Although Bitcoin and gold are currently inflationary monies, according to the traditional definition of inflation, their inflation rates are predictable and constantly decreasing. Gold has presently an annual inflation rate of around 2% per year, while Bitcoin’s inflation rate sits at about 1.85%
Similar to gold, Bitcoin’s annual inflation rate should, in theory, trend towards zero %.
However, the difference with Bitcoin is it’s provably scarce; we know there will only be 21 million Bitcoin, gold we do not know how much supply remains underground.
Gold issuance can also fluctuate based on mining operations efficiency, where Bitcoin has its “difficulty adjustment” every two weeks to keep the issuance rate predictable.
So we can say without a doubt that Bitcoin has inflation as the amount of Bitcoin supply increases each year.
Why is Bitcoin deflationary?
However, According to the mainstream economic definition of inflation, Bitcoin is deflationary because the purchasing power of Bitcoin increases over time.
Currently, Bitcoin’s purchasing power is exceptionally volatile when tracking it on shorter time frames as it is constantly repriced by the market.
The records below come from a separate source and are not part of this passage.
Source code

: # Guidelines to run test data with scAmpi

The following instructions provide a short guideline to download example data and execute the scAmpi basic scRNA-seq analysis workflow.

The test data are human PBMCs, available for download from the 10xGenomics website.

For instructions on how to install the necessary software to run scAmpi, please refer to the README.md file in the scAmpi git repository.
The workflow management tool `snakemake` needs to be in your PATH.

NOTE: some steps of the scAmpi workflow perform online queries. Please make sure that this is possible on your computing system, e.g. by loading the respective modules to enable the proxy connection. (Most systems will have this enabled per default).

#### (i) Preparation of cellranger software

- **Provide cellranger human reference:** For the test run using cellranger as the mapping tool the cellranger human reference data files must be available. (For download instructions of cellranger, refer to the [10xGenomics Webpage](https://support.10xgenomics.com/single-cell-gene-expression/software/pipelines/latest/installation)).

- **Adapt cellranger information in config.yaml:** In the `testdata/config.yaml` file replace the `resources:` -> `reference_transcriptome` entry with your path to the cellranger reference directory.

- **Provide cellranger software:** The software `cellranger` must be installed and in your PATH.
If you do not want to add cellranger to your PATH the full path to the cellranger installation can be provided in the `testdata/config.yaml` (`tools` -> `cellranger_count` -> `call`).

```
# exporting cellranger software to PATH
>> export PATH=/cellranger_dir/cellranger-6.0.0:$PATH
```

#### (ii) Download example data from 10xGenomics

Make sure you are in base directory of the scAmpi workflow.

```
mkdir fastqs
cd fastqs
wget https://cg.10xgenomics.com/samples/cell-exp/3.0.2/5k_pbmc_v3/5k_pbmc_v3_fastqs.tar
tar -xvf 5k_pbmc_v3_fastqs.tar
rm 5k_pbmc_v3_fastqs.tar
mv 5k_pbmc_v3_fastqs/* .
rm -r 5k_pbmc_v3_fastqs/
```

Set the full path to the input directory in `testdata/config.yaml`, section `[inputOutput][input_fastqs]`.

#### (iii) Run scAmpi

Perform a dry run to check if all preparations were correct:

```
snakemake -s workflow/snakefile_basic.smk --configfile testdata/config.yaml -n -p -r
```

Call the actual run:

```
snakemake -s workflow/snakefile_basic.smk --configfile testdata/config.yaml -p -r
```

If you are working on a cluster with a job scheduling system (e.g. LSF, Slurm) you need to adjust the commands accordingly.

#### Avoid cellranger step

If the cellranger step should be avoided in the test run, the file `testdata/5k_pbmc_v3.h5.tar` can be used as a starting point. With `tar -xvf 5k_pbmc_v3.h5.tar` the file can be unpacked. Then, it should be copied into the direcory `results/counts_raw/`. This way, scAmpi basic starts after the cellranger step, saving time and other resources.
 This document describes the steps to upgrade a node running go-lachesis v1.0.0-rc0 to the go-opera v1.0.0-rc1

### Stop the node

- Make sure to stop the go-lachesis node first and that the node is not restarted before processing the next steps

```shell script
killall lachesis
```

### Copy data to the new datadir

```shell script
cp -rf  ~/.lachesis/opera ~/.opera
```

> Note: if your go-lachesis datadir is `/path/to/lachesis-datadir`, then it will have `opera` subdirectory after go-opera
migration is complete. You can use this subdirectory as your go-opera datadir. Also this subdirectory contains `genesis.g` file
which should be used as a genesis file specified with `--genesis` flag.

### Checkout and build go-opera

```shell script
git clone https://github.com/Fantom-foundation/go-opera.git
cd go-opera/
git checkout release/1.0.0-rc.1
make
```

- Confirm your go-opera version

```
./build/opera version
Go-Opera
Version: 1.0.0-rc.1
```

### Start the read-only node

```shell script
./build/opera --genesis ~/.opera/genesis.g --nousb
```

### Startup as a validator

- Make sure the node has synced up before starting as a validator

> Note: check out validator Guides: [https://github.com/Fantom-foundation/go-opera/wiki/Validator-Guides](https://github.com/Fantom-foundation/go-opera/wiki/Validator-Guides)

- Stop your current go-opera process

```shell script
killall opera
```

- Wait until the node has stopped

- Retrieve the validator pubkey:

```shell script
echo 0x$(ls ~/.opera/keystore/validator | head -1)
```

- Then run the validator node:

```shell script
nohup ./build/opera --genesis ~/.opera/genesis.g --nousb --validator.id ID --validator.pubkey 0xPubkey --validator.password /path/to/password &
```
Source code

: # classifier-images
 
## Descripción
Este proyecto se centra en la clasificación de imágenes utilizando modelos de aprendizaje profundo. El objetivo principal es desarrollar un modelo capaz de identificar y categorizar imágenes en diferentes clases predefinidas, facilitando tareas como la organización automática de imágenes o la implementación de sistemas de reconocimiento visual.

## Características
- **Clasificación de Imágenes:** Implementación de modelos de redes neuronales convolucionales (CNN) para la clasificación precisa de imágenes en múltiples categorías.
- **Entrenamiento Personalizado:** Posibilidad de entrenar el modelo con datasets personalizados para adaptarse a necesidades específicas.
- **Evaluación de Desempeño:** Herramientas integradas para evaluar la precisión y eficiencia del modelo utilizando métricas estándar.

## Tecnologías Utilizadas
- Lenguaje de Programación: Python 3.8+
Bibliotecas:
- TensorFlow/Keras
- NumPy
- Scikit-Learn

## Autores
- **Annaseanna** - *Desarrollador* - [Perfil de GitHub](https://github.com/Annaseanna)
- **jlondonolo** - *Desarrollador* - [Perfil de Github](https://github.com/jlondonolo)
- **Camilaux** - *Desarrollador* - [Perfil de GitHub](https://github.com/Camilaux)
We have seen consistent growth over the last decade and, there is an expectation it will stabilise in the long run as the asset class manages a larger pool of capital and has greater distribution.
Since Bitcoin’s total supply is fixed, Bitcoin’s purchasing power will continue to grow slowly over time if demand continues to increase. This increase is also reliant on our ability to use our resources more effectively and create larger supplies of other goods, services, and commodities.
The greater the supply of goods and services, when compared to Bitcoin, will see its deflationary properties allow you to claim more of that productivity.
Having more claims on property, commodities, assets and consumption items will see you benefit from Bitcoin, the assets deflationary properties.